Train was nearly 1 hour late - something I would not have ordinarily would have minded but since I was dropped off at the station at 11:30, I had gobs of time to kill. To make matters worse, when the sleeping car passengers got on, we had to wait in the dinette because the attendant needed to make up our rooms. Apparently, all the rooms were in use and he had to remake our beds/etc. I was glad because there were a bunch of kids in my roomette who apparently thought the TP was confetti. It looked like NYE had come early on the Cardinal! I finally got to bed around 5 a.m. -- not a happy camper. The latch on my roomette -- #8 -- didn't work properly so I had to lock myself in.

I haven't slept in a roomette for a number of years, so I am not sure if this is everyone's experience, but I think the car could use repainting or replacing of some of the items.

The train was 3 hours late in Washington and I am not exactly sure where we lost the additional 2 hours because I don't recall us stopping for any length of time.

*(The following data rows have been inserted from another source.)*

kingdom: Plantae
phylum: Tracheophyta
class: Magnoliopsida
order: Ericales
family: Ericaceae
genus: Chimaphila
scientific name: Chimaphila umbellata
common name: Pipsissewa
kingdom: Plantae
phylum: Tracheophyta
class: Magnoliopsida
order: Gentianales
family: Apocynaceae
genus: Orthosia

Thankfully, my hotel -- the Phoenix Park -- was right across the street from Union Station. A really great boutique hotel recommended by a fellow AUFer.

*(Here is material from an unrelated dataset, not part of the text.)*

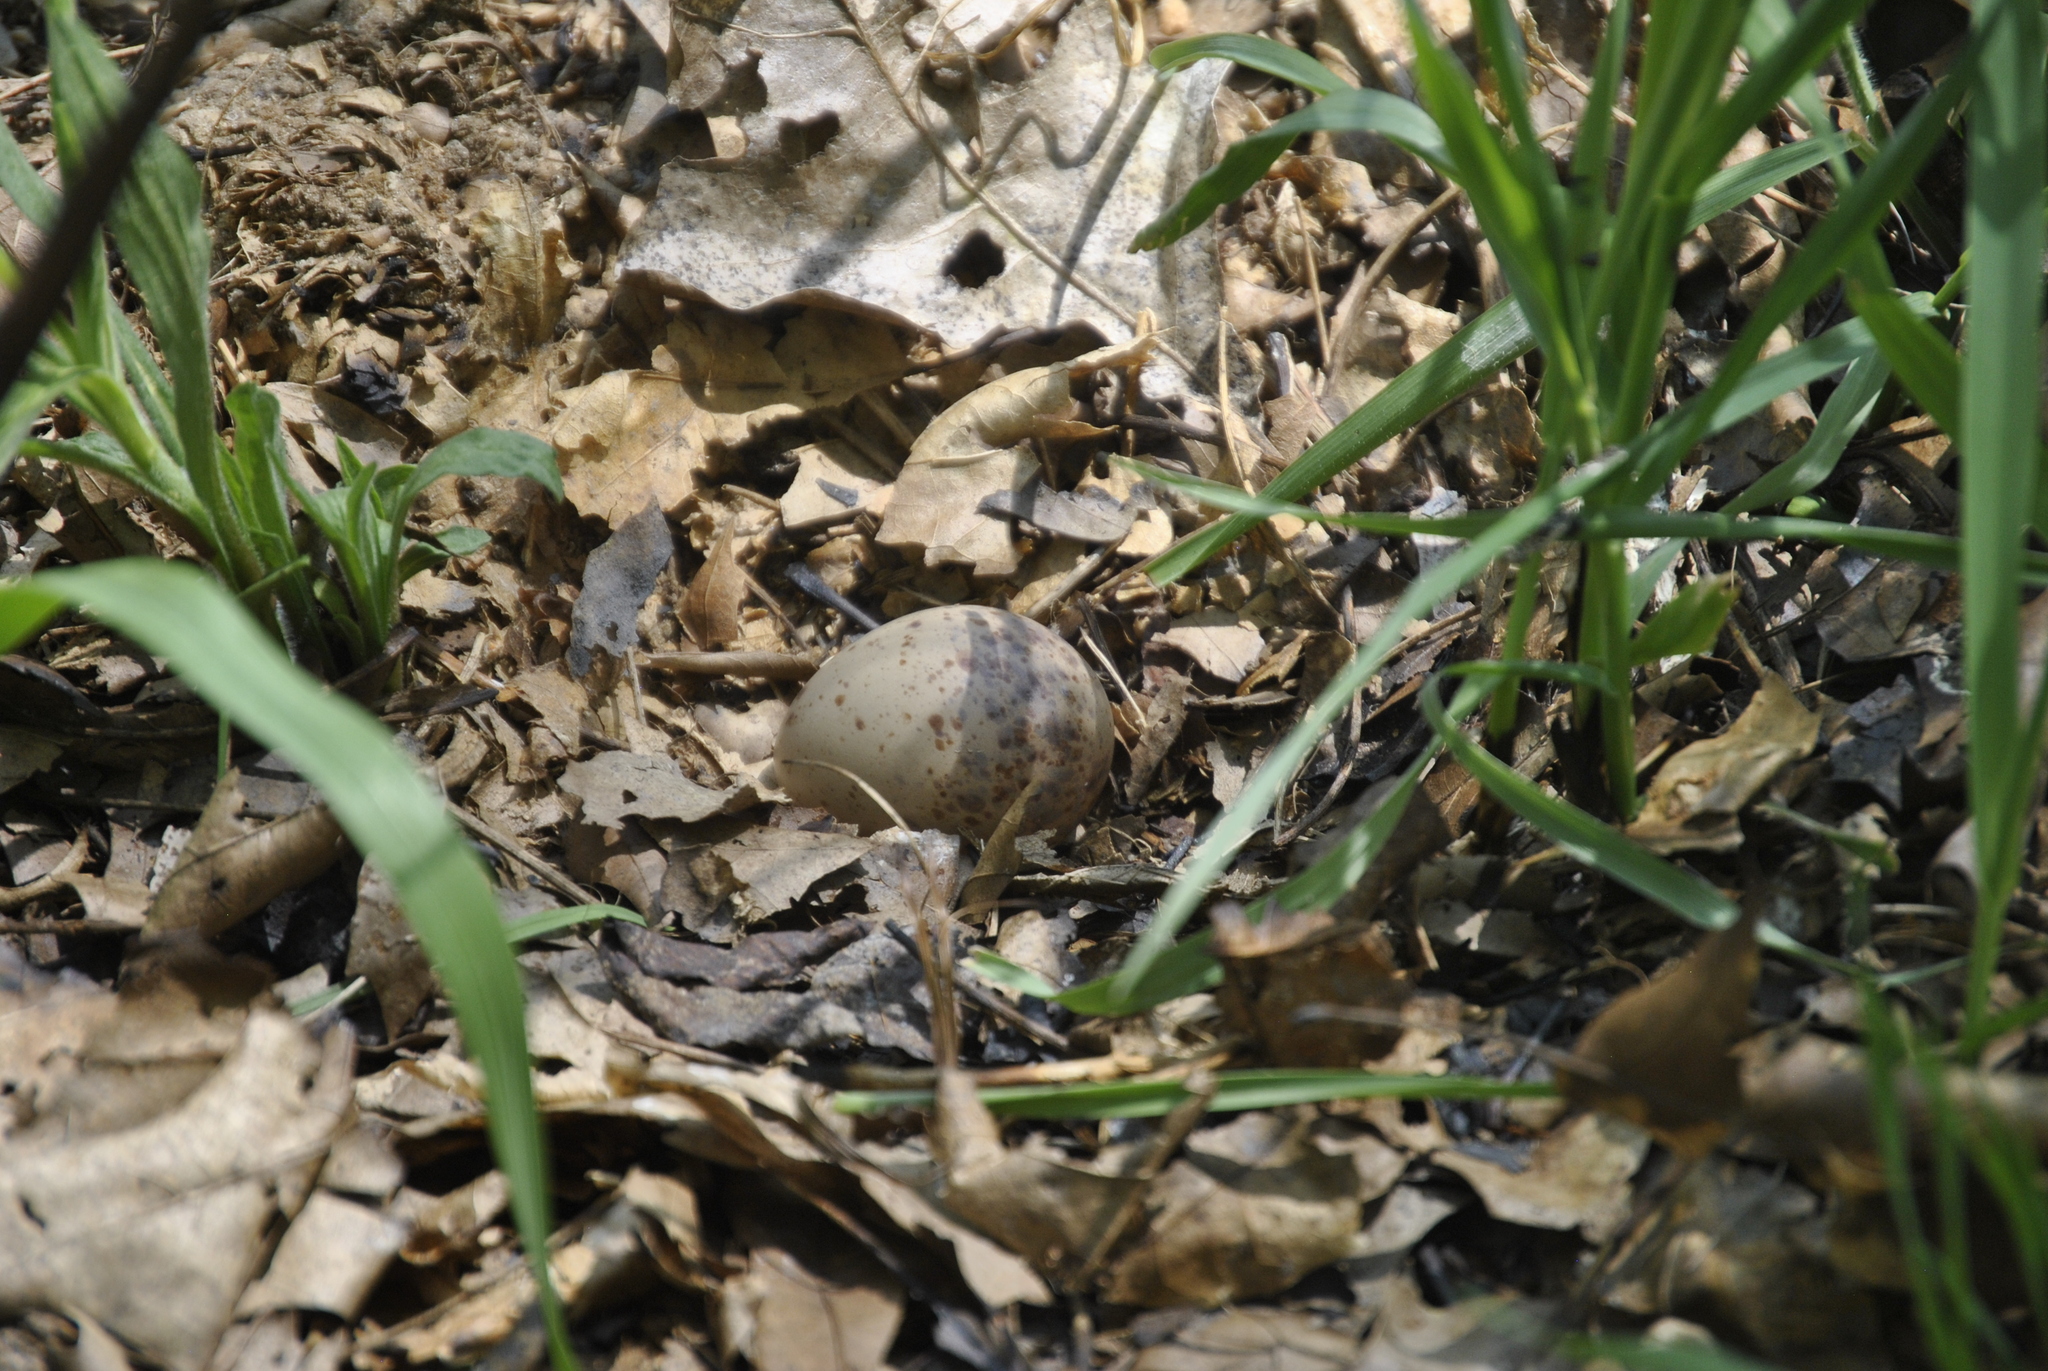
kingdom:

*Acela First-Class Washington DC to Route 128 (Boston)-- 4th and final leg of the trip.*

So, I had a few Amtrak vouchers and I decided to splurge and was glad I did. This was not my first time on the Acela in First-Class.

I had asked in AUF chat awhile ago if they serve champagne in the Acela first-class and the answer is yes. I had mimosas with my egg tart for breakfast and champagne for lunch with my chicken enchiladas. Considering I never hardly imbibe, this was a real treat for me and a champagne buzz while moving really fast on the Acela is actually kind of fun! 

Attendants offered impeccable service despite a few of the riders who really showed their ugly sides. The conductors even got involved. I do not know the nature of the dispute.

Well, I am back to reality and sadly, no more trips planned for some time.

-- Jackie

p.s. For those of you wondering why I rode the LimoLiner, I wanted to be sure I got a seat. Since I was going to close to Christmas, I feared the trains would be really/over crowded so it was a good time for me to try it. Ditto: Acela First-Class.


----------



## jb64 (Jan 2, 2012)

Hi Jackie,

Sounds like you had a great trip. I love looking at the different parts of NYC, too, especially at Christmas 

Sorry your grandmother was sick and I hope she recovers quickly.

Happy New Year!


----------



## OBS (Jan 2, 2012)

Thanks for writing the report! I f you don't mind, do you know the Acela train #, or what time did you Lv. DC? Thx.


----------



## jmbgeg (Jan 2, 2012)

LimoLiner sounds alot like the LA-Las vegas LuxBus. Very enjoyable.

http://www.luxbusame...gas-service.php


----------



## Long Train Runnin' (Jan 2, 2012)

Thanks for the report I've often seen ads for Limo Liner online, and wondered if it was as nice as it looked online.


----------



## JackieTakestheTrain (Jan 3, 2012)

It was train 2158 -- left Washington at 9 a.m. and I think it left ontime. Arrived in Route 128 early at 3:12 p.m.ish....

I was normally scheduled to take a different train out of Washington but the schedule changed.


----------



## OBS (Jan 3, 2012)

Thanks!


----------



## MrEd (Jan 3, 2012)

awesome trip report, thanks so much.


----------



## Bob Dylan (Jan 3, 2012)

Great trip Report! Were envious! Been years since I rode in any kind of Limo or nice Ground transportation but the trip from BOS-NYC does sound like the way to go if you cant snag a seat in Acela FC! I agree about the Cardinal and the tired Equipment, and am surprised too about the Fresh Fruit situation, guess land is too valuable to grow Fruit in the City! :lol: :lol: :lol: Happy New year, time to start planning the next LD trip!! :wub:


----------



## Everydaymatters (Jan 3, 2012)

Hi Jackie,

Sorry to hear about your grandmother, but happy that you had a nice visit with your family.

Thanks for the trip report.

How about joining us again for the next east coast gathering? We're working on it now, so stay tuned.


----------



## NY Penn (Jan 3, 2012)

Nice trip report! It sounds like you enjoyed New York!



JackieTakestheTrain said:


> we came in through Brooklyn, Harlem and down toward Manhattan.


One minor correction: that would be the Bronx, not Brooklyn. Wiki explanation







1 is Manhattan, 2 is Brooklyn, and 4 is the Bronx. Since you came from the north, you went via one of the highways in the Bronx.


----------